All of these things have always been true when you connect to an HTTP site, the only thing that's changing is that your browser is telling you about it. 

The far more important change comes after that, when there will be no icon at all for HTTPS connections. All you'll ever see to indicate "security" is a large red X in the URL bar when you visit a site over HTTPS.

Winer's fear is that Google especially, because it has a financial interest in HTTPS (HTTPS prevents Google's competitors from scraping search results), will stop loading and ranking HTTP sites altogether. It would an egregious abuse of their place in the web ecosystem for any browser to stop loading HTTP content entirely, but so far that's not happening. If it does, if Google's self-interests are no longer aligned with the web's, then the web should resist it. Warnings help users make informed decisions, prohibitions help no one.
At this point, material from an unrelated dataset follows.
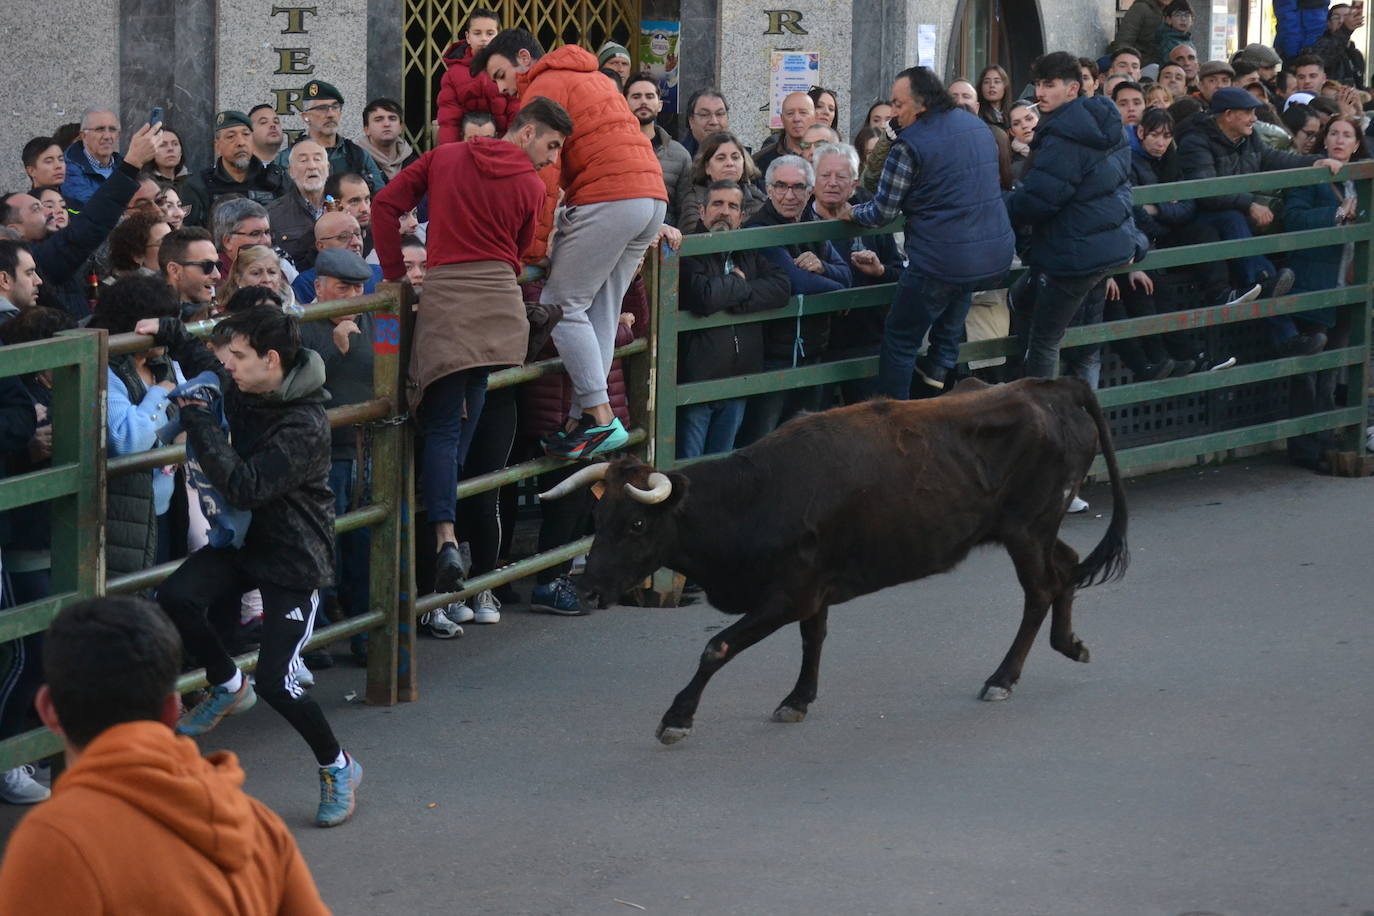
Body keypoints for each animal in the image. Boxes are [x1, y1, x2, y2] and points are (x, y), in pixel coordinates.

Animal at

The web has always been a messy, complicated thing. The last thing it needs now is an artificial binary construct of "good" and "bad" as determined by browser vendors. At the same time, the current lack of encrypted connections has created a web that's no longer in the user's control. The web has become a broad surveillance tool for everyone from the NSA to Google to Verizon. Without encryption the network becomes a tool for whoever owns the largest nodes. We the people, the small creators of this thing we call web are not just at the mercy of the network owners, we're the victims of their whims.

Giving users greater secrecy, ensuring data integrity in transit, and providing a means of establishing authenticity empower the user and help make the network decidedly less hostile than it is right now. Abuse will still happen. Surveillance will still be possible but, as Mill notes, attacks will "change from bulk to targeted" and the network can return to being just a dumb pipe.